The Piazza San Marco is a world famous spot. It is the first place tourists head for when they arrive in Venice. Unfortunately it exemplifies the juxtaposition in Venice of beauty and greed. The square, which is architecturally fascinating, contains many overpriced jewelry stores, souvenir shops, restaurants serving $15 cups of espresso, etc. Musically challenged bands duel for attention while the tourists try to attract pigeons (Woody Allen calls them rats with wings) to sit on their arms by buying overpriced birdseed. The only difference between the tourists and the statues the pigeons usually sit on is that the statues can’t contract any diseases from the pigeons.

On New Year’s Eve, Pam and I were in the Piazza for the celebration. The celebration consisted of the bells ringing in the tower and individuals setting off fireworks wherever they pleased. It wasn’t safe and there was no police presence that I could see. Venice is the most popular destination in Italy for New Year’s Eve. Pam and I have celebrated New Year’s Eve all over the world and this was the lamest "celebration" we’ve ever experienced.
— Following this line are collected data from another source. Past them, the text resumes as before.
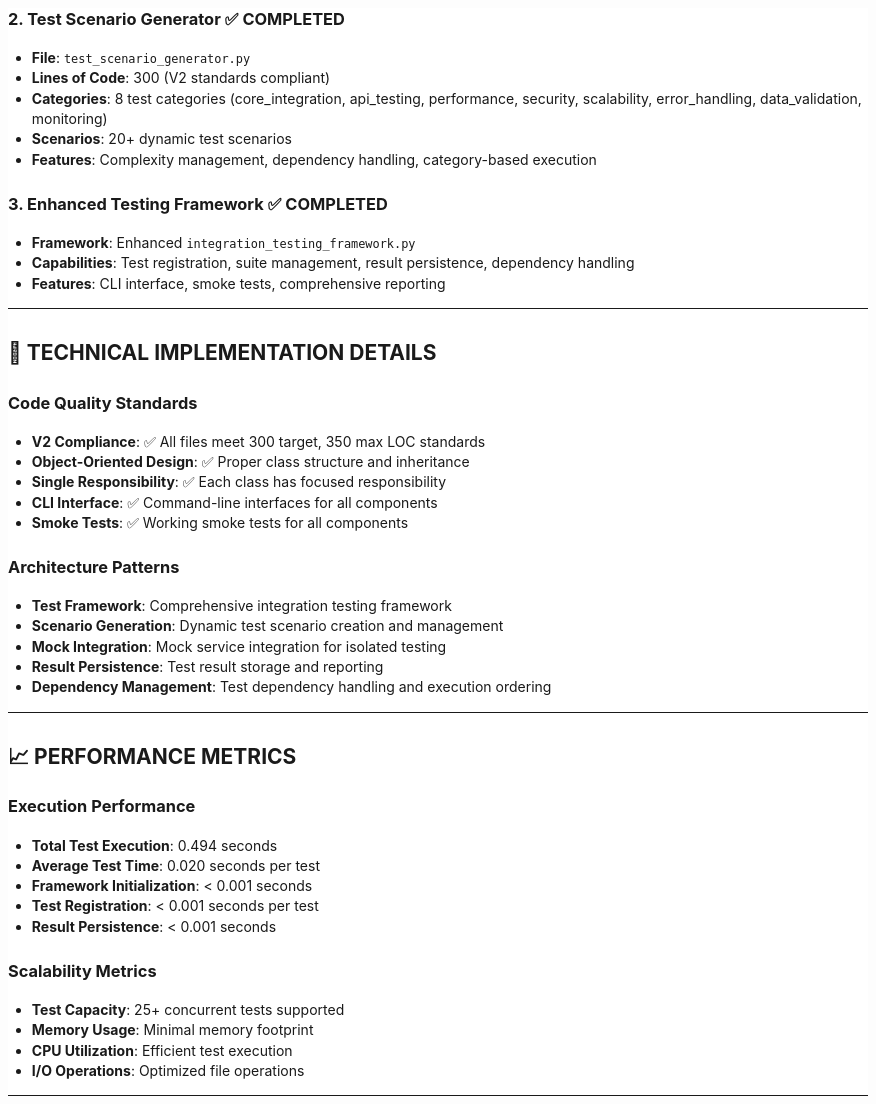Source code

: ### **2. Test Scenario Generator ✅ COMPLETED**
- **File**: `test_scenario_generator.py`
- **Lines of Code**: 300 (V2 standards compliant)
- **Categories**: 8 test categories (core_integration, api_testing, performance, security, scalability, error_handling, data_validation, monitoring)
- **Scenarios**: 20+ dynamic test scenarios
- **Features**: Complexity management, dependency handling, category-based execution

### **3. Enhanced Testing Framework ✅ COMPLETED**
- **Framework**: Enhanced `integration_testing_framework.py`
- **Capabilities**: Test registration, suite management, result persistence, dependency handling
- **Features**: CLI interface, smoke tests, comprehensive reporting

---

## 🔧 **TECHNICAL IMPLEMENTATION DETAILS**

### **Code Quality Standards**
- **V2 Compliance**: ✅ All files meet 300 target, 350 max LOC standards
- **Object-Oriented Design**: ✅ Proper class structure and inheritance
- **Single Responsibility**: ✅ Each class has focused responsibility
- **CLI Interface**: ✅ Command-line interfaces for all components
- **Smoke Tests**: ✅ Working smoke tests for all components

### **Architecture Patterns**
- **Test Framework**: Comprehensive integration testing framework
- **Scenario Generation**: Dynamic test scenario creation and management
- **Mock Integration**: Mock service integration for isolated testing
- **Result Persistence**: Test result storage and reporting
- **Dependency Management**: Test dependency handling and execution ordering

---

## 📈 **PERFORMANCE METRICS**

### **Execution Performance**
- **Total Test Execution**: 0.494 seconds
- **Average Test Time**: 0.020 seconds per test
- **Framework Initialization**: < 0.001 seconds
- **Test Registration**: < 0.001 seconds per test
- **Result Persistence**: < 0.001 seconds

### **Scalability Metrics**
- **Test Capacity**: 25+ concurrent tests supported
- **Memory Usage**: Minimal memory footprint
- **CPU Utilization**: Efficient test execution
- **I/O Operations**: Optimized file operations

---
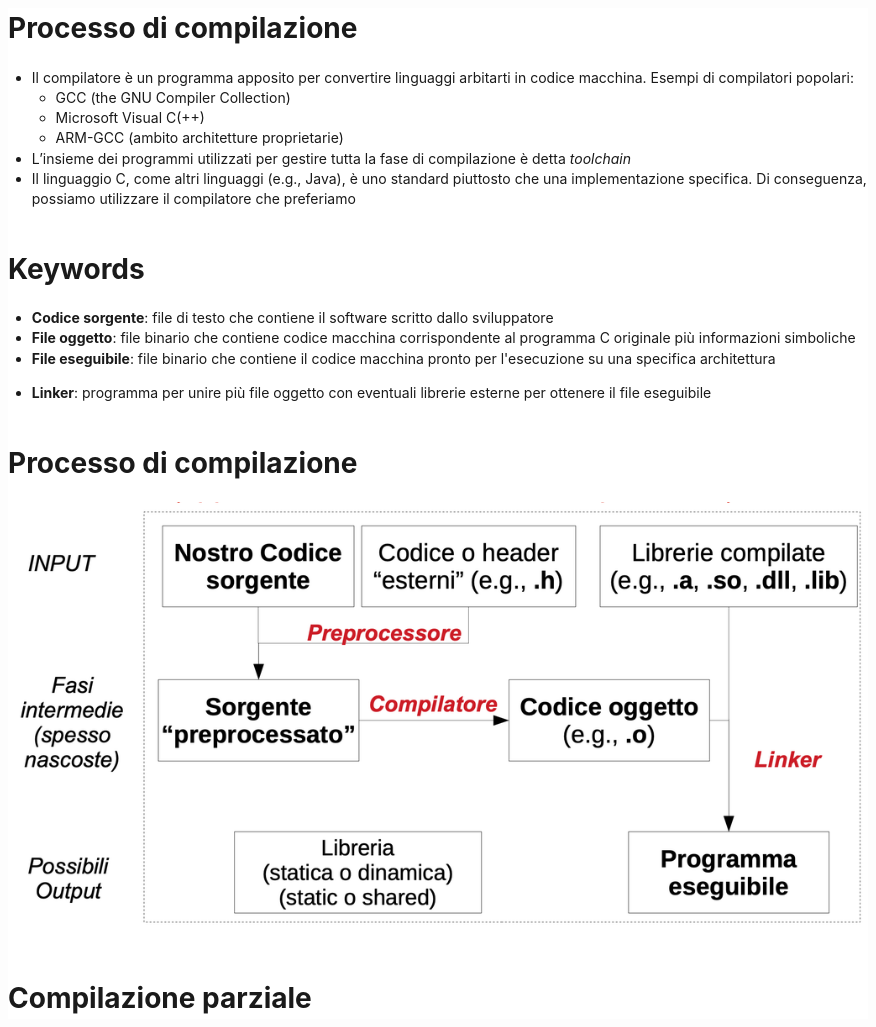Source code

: 
# Processo di compilazione
* Il compilatore è un programma apposito per convertire linguaggi arbitarti in codice macchina. Esempi di compilatori popolari:
  * GCC (the GNU Compiler Collection)
  * Microsoft Visual C(++)
  * ARM-GCC (ambito architetture proprietarie)
* L’insieme dei programmi utilizzati per gestire tutta la fase di compilazione è detta *toolchain*
* Il linguaggio C, come altri linguaggi (e.g., Java), è uno standard piuttosto che una implementazione specifica. Di conseguenza, possiamo utilizzare il compilatore che preferiamo


# Keywords
* **Codice sorgente**: file di testo che contiene il software scritto dallo sviluppatore
* **File oggetto**: file binario che contiene codice macchina corrispondente al programma C originale più informazioni simboliche
* **File eseguibile**: file binario che contiene il codice macchina pronto per l'esecuzione su una specifica architettura
+ **Linker**: programma per unire più file oggetto con eventuali librerie esterne per ottenere il file eseguibile


# Processo di compilazione
![Processo di compilazione](images/compilazione.png)

# Compilazione parziale
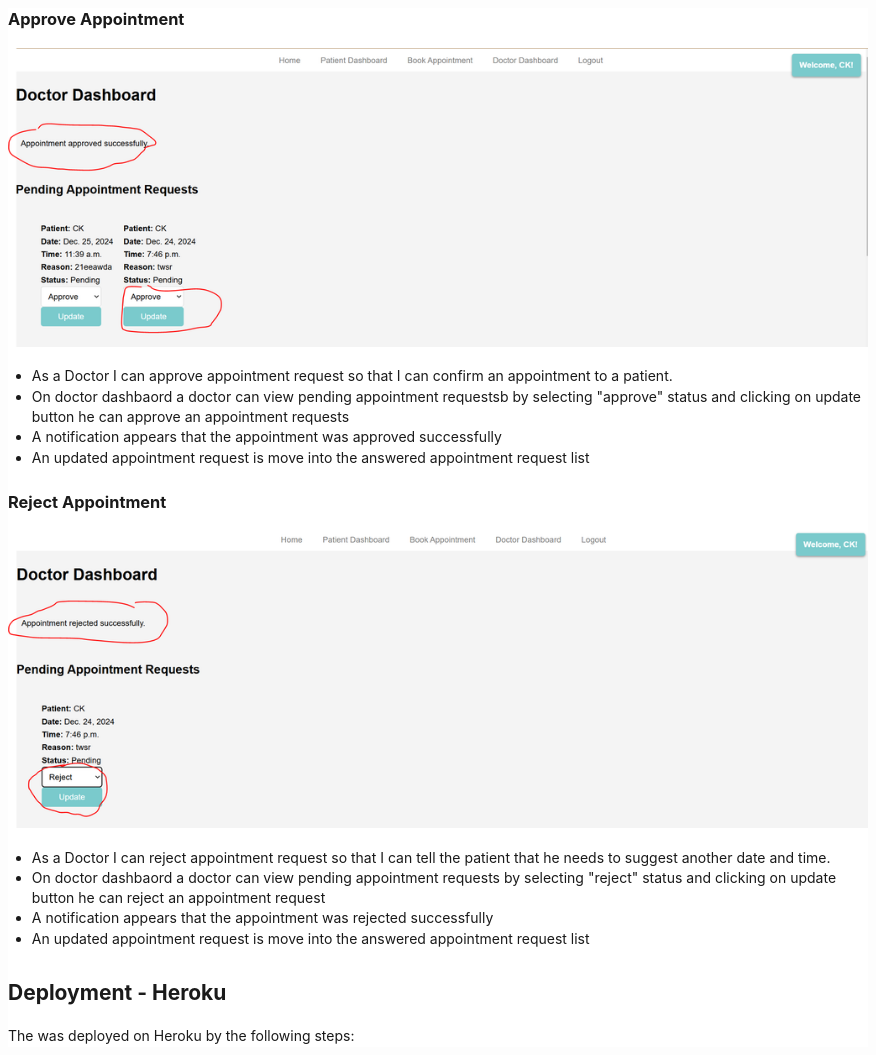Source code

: ### Approve Appointment
![Approve Appointments](/docs/readme_images/approve_appointment.PNG)
 - As a Doctor I can approve appointment request so that I can confirm an appointment to a patient.
 - On doctor dashbaord a doctor can view pending appointment requestsb by selecting "approve" status and clicking on update button he can approve an appointment requests
 - A notification appears that the appointment was approved successfully
 - An updated appointment request is move into the answered appointment request list

### Reject Appointment
![Reject Appointments](/docs/readme_images/reject_appointment.PNG)
 - As a Doctor I can reject appointment request so that I can tell the patient that he needs to suggest another date and time.
 - On doctor dashbaord a doctor can view pending appointment requests by selecting "reject" status and clicking on update button he can reject an appointment request
 - A notification appears that the appointment was rejected successfully
 - An updated appointment request is move into the answered appointment request list

## Deployment - Heroku
The was deployed on Heroku by the following steps:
Is Venice all bad? Of course not, or it wouldn’t be as popular as it is. What I am suggesting is that its reputation is undeserved. Pam, Tom, and I agree that we were treated far better in Florence and Rome than here. I understand how the constant crush of tourists could get on people’s nerves, but that same situation has not created the same effect in places like Florence, Siena, or San Gimignano, all of which are similarly inundated with tourists.

What I advise is that, if you are going, and I do believe everyone should go there once, don’t go in the summer or other highly touristy times. Plan your time carefully so you can see the sites you want to see while giving yourself plenty of time to walk. My fondest memories of Venice are walking along the waterfront in the Dorsodura section, getting lost in the warren of streets between the Piazza San Marco and the Castello section, searching for the Ca’ Rezzonica in Dorsodura, and wandering the streets of San Polo on our way to and from the Frari Basilica.

I highly recommend that you do research on eating places before you leave. Something I did not do either time, trusting the techniques that work for me elsewhere in Europe. In Venice, where food is expensive, you need to be more careful. The Internet is full of restaurant recommendations. Use them. Also, use the Internet to find a hotel. People were paying much more for a room in my hotel than I was both times I visited. I cannot say anything bad about the hotel personnel I encountered on both trips. They were generally friendly and helpful.

Venetian art is interesting but it doesn’t, in my opinion, measure up to the art on display in Florence, Rome, Paris, London, Madrid, or New York, to name a few other cities. I think that what separates Venice from other tourist destinations are its architecture, its history, and its canals. I suggest you focus on those aspects of the Venetian experience.

No question, this place is beautiful, though decaying. I am glad I visited Venice, but I doubt I needed the second trip. I further doubt I will ever return. There are just too many other places that are more welcoming. For instance, I plan to return to Florence as soon as I can, and I've been there twice. Maybe the problem is, quite simply, too many tourists and too few residents.